[Source information]

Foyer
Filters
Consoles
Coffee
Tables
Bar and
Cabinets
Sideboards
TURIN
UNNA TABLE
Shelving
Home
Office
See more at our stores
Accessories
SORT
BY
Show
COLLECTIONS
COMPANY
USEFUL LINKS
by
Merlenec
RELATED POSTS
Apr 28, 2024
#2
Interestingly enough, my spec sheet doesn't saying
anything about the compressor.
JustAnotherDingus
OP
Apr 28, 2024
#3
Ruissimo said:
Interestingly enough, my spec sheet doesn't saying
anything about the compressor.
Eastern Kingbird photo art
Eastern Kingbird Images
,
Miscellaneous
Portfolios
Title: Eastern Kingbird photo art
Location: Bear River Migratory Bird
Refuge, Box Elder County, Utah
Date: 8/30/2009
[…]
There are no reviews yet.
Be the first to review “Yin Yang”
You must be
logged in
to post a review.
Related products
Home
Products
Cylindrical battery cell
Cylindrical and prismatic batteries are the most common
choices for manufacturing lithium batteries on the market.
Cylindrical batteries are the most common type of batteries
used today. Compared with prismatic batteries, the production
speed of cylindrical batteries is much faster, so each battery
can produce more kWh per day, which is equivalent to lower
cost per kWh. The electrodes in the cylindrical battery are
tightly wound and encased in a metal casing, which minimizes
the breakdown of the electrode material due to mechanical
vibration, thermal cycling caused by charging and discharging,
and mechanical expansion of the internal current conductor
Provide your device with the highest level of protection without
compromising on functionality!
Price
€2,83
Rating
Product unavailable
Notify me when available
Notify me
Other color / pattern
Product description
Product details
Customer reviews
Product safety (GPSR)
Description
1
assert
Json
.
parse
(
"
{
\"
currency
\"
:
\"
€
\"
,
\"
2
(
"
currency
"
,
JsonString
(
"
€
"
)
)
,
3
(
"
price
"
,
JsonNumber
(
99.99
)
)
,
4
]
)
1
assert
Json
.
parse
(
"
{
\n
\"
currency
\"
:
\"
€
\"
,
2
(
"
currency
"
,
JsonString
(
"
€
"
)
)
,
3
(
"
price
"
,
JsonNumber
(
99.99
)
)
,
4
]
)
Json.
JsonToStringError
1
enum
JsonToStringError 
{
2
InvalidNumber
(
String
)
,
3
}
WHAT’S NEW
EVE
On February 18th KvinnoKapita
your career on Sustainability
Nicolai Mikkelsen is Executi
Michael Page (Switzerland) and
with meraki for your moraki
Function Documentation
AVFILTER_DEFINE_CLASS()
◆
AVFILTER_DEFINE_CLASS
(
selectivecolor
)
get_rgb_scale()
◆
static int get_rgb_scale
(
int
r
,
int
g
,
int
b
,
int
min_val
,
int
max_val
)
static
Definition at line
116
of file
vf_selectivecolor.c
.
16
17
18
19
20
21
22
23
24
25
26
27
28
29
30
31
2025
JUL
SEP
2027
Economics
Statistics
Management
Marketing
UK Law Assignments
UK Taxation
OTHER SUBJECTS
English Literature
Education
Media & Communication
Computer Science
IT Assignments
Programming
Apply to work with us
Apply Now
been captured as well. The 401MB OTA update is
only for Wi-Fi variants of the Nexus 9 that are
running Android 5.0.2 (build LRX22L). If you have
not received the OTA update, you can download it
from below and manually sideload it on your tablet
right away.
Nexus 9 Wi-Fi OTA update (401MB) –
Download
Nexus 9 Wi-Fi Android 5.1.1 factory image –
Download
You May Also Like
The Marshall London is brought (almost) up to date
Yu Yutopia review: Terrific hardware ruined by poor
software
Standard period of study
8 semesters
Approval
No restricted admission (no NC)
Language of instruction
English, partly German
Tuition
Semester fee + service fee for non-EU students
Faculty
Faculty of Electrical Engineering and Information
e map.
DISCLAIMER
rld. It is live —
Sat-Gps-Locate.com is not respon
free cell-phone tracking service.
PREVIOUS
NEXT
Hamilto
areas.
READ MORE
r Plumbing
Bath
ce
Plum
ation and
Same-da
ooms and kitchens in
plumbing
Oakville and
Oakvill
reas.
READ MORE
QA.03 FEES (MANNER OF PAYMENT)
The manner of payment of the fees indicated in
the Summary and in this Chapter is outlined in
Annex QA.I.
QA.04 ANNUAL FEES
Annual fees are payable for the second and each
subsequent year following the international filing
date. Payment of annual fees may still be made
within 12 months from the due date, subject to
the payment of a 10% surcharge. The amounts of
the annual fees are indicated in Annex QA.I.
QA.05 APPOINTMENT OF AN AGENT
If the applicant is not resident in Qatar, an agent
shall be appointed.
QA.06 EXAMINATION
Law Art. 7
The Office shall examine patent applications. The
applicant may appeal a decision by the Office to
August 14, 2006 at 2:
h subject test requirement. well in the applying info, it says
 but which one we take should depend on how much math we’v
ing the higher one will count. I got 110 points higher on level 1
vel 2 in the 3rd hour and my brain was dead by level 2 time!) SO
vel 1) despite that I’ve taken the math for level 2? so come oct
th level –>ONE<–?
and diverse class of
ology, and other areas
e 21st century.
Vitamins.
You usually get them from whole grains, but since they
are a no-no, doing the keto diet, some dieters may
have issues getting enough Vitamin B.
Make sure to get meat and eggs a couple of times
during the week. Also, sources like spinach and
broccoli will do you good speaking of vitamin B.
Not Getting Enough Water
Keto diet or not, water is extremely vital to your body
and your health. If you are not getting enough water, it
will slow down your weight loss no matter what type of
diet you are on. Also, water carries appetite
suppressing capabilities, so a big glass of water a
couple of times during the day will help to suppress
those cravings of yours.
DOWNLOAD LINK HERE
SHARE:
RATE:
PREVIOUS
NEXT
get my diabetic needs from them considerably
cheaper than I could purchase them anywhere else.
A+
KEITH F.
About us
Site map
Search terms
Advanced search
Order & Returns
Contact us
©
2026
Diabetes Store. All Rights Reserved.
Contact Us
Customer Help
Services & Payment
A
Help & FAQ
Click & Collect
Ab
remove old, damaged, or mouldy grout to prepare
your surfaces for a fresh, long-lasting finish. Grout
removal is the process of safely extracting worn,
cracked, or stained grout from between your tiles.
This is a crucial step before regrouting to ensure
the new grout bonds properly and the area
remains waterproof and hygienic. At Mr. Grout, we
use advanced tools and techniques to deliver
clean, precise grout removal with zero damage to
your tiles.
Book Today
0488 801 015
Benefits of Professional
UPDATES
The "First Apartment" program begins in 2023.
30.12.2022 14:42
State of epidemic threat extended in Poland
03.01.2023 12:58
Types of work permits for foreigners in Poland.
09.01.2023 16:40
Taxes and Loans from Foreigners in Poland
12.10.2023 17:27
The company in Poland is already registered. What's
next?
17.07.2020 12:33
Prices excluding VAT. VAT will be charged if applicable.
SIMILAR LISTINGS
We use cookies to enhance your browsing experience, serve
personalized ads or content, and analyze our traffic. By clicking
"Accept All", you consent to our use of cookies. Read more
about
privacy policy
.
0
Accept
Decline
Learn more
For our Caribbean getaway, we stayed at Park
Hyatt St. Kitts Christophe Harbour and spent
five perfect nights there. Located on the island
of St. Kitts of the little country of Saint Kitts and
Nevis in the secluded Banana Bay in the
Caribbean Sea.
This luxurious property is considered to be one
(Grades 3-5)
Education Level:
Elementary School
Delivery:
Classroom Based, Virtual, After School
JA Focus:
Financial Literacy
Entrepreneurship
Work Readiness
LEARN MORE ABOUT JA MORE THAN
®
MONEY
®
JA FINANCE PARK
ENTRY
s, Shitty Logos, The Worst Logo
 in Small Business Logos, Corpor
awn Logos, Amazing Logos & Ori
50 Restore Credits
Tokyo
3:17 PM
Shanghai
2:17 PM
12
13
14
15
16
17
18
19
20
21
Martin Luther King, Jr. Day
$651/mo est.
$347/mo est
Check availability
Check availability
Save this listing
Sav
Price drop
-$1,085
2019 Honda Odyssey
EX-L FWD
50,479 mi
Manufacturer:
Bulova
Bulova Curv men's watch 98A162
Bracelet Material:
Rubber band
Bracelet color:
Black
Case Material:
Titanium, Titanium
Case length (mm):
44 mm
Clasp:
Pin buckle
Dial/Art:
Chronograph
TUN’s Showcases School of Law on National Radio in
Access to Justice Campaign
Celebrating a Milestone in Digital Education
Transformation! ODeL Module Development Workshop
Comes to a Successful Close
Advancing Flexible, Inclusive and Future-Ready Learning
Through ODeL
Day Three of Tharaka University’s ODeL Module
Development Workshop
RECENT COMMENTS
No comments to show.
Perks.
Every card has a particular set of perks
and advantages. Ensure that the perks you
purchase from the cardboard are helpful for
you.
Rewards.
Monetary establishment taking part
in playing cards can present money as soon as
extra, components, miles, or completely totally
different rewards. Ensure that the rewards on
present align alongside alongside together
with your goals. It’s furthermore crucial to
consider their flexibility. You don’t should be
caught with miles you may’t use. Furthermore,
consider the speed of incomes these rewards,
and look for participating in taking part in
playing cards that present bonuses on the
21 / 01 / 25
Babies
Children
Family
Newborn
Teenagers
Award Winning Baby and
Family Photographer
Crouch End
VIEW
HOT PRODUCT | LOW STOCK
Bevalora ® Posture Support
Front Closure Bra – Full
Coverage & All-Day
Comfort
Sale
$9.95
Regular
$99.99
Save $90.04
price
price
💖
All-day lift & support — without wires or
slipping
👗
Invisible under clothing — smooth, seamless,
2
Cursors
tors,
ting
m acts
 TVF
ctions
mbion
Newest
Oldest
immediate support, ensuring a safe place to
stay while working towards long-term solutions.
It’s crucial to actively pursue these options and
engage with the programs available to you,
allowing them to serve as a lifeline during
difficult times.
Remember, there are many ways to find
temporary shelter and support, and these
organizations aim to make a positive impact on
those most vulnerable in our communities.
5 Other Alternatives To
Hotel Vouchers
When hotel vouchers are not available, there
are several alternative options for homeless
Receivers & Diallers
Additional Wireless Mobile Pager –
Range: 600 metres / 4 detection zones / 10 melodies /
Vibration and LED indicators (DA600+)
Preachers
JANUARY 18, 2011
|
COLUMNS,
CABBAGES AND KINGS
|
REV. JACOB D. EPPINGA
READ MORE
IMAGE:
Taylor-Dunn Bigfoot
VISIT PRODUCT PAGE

[/Source information]

- _How to complete this task_: Going back to the entries above, set down exactly the lines that begin at the one with "and your health." and end at the one with "03.01.2023 12:58", both included, and nothing else.

- _Solution to the exercise_:
and your health. If you are not getting enough water, it
will slow down your weight loss no matter what type of
diet you are on. Also, water carries appetite
suppressing capabilities, so a big glass of water a
couple of times during the day will help to suppress
those cravings of yours.
DOWNLOAD LINK HERE
SHARE:
RATE:
PREVIOUS
NEXT
get my diabetic needs from them considerably
cheaper than I could purchase them anywhere else.
A+
KEITH F.
About us
Site map
Search terms
Advanced search
Order & Returns
Contact us
©
2026
Diabetes Store. All Rights Reserved.
Contact Us
Customer Help
Services & Payment
A
Help & FAQ
Click & Collect
Ab
remove old, damaged, or mouldy grout to prepare
your surfaces for a fresh, long-lasting finish. Grout
removal is the process of safely extracting worn,
cracked, or stained grout from between your tiles.
This is a crucial step before regrouting to ensure
the new grout bonds properly and the area
remains waterproof and hygienic. At Mr. Grout, we
use advanced tools and techniques to deliver
clean, precise grout removal with zero damage to
your tiles.
Book Today
0488 801 015
Benefits of Professional
UPDATES
The "First Apartment" program begins in 2023.
30.12.2022 14:42
State of epidemic threat extended in Poland
03.01.2023 12:58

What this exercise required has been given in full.